WHAT THE EXERCISE ASKS — Please copy out every line of the entries below, swapping "name author" for "authority" and changing nothing else. Leave out the pictures.

SUPPLIED DATA —
[start]

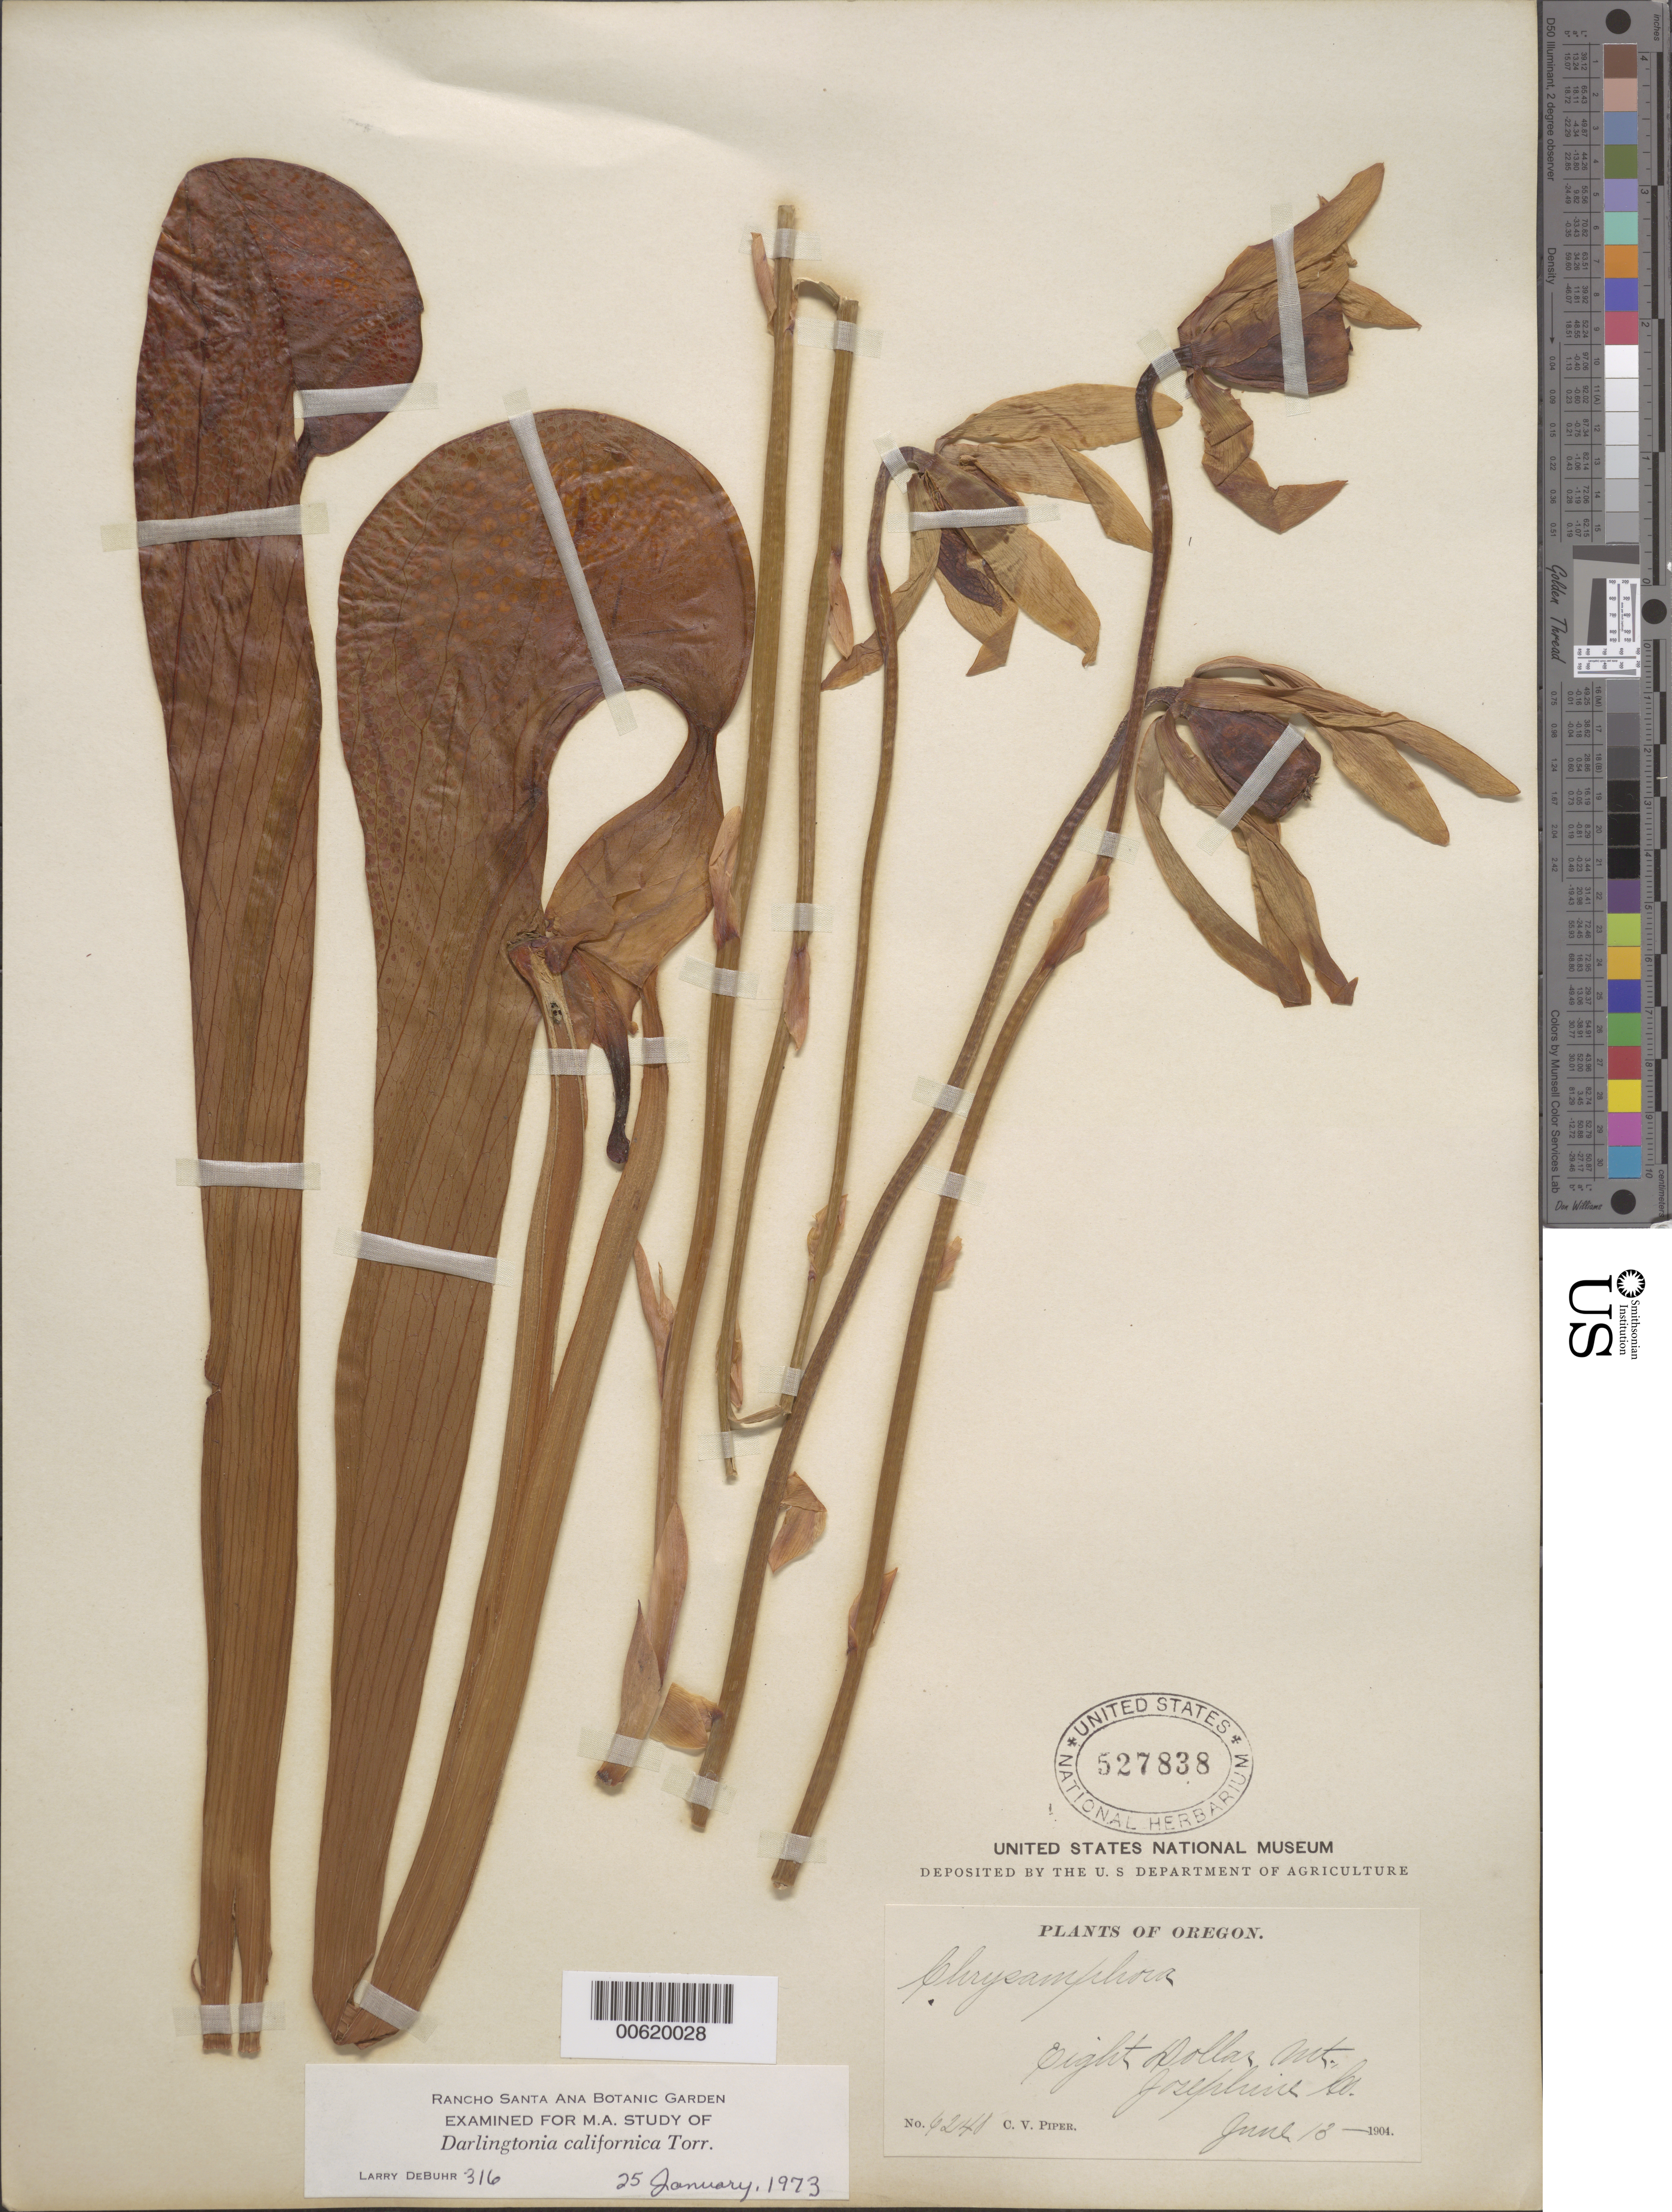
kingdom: Plantae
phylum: Tracheophyta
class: Magnoliopsida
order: Ericales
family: Sarraceniaceae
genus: Darlingtonia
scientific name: Darlingtonia californica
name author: Torr.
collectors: C. V. Piper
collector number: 6240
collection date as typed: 13 Jun 1904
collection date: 1904-06-13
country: United States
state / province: Oregon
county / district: Josephine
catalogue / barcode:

[end]

WRITTEN SOLUTION —
kingdom: Plantae
phylum: Tracheophyta
class: Magnoliopsida
order: Ericales
family: Sarraceniaceae
genus: Darlingtonia
scientific name: Darlingtonia californica
authority: Torr.
collectors: C. V. Piper
collector number: 6240
collection date as typed: 13 Jun 1904
collection date: 1904-06-13
country: United States
state / province: Oregon
county / district: Josephine
catalogue / barcode:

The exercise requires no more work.